#### Complete the following:
1/ Summarize the opening pages of the Gospel of Judith Iscariot in two sentences.
2/ Decide whether each statement agrees with the opening pages of the Gospel of Judith Iscariot. Answer yes or no, and quote the words from those pages that decide it.
(a) The text is marked as Version A.2.
(b) The copyright is held by the Heavenly Jerusalem Association.
(c) John Moat says he has the dramatist's craft.
3/ Extend John Moat's comments from the opening pages of the Gospel of Judith Iscariot, picking up after their last sentence.

(Beginning of Selected excerpt)

THE GOSPEL
OF JUDITH
ISCARIOT
by Y.I. H AY
(Text {for play/movie/novel} for an Eco-Feminist Passion Play, and for initiating seekers of redemption in our technotronic and bureaucratic age into The Order of The HEJERA (The Heavenly Jerusalem Association.)
Version A.2
COPYRIGHT: THE HAYUT FOUNDATION
P.O.B. 8115, Jerusalem 91080, Israel
Table Of Contents
THE GOSPEL OF JUDITH ISCARYOT
NOTES: CONSTRUCTIVE CRITISISM ON JUDITH
* John Moat' s comments on this scene:
To be honest, this section carries me way out of my depth.
Part of my problem is that I don't have any of the dramatist's craft.

(End of Selected excerpt)
(Beginning of Dataset content)

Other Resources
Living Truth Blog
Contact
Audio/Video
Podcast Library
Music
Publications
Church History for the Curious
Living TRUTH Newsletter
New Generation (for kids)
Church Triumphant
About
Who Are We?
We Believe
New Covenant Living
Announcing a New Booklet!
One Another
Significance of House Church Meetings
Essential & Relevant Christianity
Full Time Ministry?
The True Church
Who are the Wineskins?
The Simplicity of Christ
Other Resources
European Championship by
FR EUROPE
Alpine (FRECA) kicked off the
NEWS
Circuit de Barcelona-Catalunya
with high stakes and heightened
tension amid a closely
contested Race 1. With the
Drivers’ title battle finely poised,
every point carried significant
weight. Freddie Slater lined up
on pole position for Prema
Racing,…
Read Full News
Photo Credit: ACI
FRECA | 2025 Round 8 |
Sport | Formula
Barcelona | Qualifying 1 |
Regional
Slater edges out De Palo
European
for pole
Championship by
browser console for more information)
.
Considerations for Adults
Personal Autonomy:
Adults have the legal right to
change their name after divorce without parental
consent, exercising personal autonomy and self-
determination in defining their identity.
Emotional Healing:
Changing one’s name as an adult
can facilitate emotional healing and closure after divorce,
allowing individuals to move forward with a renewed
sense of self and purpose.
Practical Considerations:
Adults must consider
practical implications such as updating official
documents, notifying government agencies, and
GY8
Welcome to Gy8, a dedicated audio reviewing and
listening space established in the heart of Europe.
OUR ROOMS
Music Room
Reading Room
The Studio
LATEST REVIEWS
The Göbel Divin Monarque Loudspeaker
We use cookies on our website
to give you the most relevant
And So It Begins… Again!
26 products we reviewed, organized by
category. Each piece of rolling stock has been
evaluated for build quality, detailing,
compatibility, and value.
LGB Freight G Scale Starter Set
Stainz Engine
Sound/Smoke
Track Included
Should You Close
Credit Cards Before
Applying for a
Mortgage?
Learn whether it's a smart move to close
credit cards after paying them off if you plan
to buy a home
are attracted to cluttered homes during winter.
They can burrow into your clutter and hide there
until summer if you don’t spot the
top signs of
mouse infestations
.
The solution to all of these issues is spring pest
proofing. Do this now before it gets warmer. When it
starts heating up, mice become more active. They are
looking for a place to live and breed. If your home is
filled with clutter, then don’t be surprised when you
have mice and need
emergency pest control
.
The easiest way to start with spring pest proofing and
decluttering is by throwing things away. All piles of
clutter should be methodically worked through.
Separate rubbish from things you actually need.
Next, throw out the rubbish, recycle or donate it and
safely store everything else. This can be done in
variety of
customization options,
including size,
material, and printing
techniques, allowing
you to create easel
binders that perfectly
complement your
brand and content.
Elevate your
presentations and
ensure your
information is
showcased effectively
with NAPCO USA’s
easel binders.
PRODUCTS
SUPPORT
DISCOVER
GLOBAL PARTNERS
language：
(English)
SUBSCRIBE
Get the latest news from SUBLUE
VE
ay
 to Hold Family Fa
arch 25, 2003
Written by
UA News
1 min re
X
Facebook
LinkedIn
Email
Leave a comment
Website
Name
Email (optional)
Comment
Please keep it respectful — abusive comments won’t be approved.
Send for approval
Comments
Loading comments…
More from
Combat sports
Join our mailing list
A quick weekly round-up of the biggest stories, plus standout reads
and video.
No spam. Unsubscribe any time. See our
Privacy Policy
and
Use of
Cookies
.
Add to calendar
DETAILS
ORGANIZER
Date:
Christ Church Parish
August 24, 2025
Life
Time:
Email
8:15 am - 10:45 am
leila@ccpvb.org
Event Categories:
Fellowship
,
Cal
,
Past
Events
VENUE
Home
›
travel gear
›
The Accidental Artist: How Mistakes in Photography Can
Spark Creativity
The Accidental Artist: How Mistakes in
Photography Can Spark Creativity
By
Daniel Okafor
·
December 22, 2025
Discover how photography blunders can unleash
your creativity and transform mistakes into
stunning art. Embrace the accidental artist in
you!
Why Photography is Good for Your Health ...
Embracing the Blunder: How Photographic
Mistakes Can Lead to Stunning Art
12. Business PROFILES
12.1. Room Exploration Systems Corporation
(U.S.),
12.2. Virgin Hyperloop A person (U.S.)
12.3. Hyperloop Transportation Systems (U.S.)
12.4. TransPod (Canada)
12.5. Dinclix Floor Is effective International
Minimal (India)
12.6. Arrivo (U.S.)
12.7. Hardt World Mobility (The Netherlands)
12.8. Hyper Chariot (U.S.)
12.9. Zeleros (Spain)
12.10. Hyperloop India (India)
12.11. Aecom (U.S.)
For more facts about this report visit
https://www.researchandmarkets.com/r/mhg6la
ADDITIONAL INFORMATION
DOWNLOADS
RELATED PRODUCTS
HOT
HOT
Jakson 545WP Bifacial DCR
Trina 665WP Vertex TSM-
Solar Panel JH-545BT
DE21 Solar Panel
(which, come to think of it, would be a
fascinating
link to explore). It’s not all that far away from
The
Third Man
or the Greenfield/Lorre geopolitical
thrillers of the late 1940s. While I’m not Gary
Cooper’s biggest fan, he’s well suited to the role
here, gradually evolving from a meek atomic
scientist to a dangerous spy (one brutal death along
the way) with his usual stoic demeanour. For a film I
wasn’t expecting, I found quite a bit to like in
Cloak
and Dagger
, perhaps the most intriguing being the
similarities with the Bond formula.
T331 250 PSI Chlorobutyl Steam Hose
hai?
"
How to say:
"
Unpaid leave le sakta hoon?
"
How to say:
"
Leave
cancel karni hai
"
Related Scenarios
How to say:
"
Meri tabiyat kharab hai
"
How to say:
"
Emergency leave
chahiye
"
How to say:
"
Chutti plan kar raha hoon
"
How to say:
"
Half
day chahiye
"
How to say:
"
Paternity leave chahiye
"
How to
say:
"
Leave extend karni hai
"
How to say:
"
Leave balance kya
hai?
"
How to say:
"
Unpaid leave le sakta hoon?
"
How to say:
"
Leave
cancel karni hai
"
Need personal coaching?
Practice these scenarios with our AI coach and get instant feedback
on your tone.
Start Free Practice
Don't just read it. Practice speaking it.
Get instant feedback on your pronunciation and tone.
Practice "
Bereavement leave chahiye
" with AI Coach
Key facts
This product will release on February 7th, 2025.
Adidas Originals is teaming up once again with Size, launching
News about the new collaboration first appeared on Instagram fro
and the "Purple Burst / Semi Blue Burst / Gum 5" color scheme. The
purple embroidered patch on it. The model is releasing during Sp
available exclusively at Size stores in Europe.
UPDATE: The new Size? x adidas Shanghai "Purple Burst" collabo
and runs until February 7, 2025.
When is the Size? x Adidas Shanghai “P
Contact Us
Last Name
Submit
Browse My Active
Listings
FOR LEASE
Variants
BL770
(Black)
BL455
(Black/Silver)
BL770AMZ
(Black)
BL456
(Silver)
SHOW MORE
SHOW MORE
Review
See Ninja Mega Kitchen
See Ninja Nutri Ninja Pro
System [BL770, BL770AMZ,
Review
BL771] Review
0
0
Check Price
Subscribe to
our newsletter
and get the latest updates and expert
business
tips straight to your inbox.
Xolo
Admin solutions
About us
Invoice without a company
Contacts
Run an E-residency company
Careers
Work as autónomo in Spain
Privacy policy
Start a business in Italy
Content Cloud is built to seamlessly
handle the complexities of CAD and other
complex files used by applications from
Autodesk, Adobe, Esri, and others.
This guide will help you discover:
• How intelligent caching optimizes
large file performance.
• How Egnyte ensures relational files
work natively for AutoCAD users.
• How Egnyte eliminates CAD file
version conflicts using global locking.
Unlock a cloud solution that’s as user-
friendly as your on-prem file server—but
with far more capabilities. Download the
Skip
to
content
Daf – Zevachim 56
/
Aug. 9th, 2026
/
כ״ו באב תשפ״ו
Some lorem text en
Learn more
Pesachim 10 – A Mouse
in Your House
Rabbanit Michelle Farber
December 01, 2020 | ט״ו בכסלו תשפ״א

(End of Dataset content)

#### Outputs by task:
1/ The Gospel of Judith Iscariot is presented as a text for an Eco-Feminist Passion Play and for initiating seekers of redemption in a technotronic and bureaucratic age into The Order of The HEJERA, the Heavenly Jerusalem Association. Its copyright belongs to The Hayut Foundation in Jerusalem, and its notes include comments from John Moat, who says one section carries him out of his depth.

2/
(a) Yes: "Version A.2"
(b) No: "COPYRIGHT: THE HAYUT FOUNDATION"
(c) No: "I don't have any of the dramatist's craft."

3/
I feel sure it is far too long and complex to sustain
the interest of anyone but an esotericist... I mean if presented as part of
a stage-performance. But clearly it is pivotal to your drama and to your entire
vision. To be guided you would have to consult not just
someone versed in the practicalities of theatre, but of the very specific
theatre that you have conceived as vehicle. My own hunch
is that it's going to have to be enormously simplified. Shakespeare at times
introduced an esoteric dimension by means of a masque, or play within play,
perhaps most relevantly in The Tempest. The play
within the play, charged with meaning, is presented to the characters as a
kind of ghostly diversion. Very short, - with music - very powerful.
I think you'll need to solve it is some similar way. So:
- Your characters meet for this ceremony. Parshan outlines
the proceedings. The characters dramatically, in discussion of their roles,
begin to indicate the tensions, personal and historic (cultural).
And than BANG! They are frozen to become spectators, in
a panoramic show - where quite shortly, and ritualistically, perhaps in dumb-show,
as the means of some highly mennered theatre, they see themselves, or rather
the roles they were to assume, enact this symbolic drama that leads to reconciliation.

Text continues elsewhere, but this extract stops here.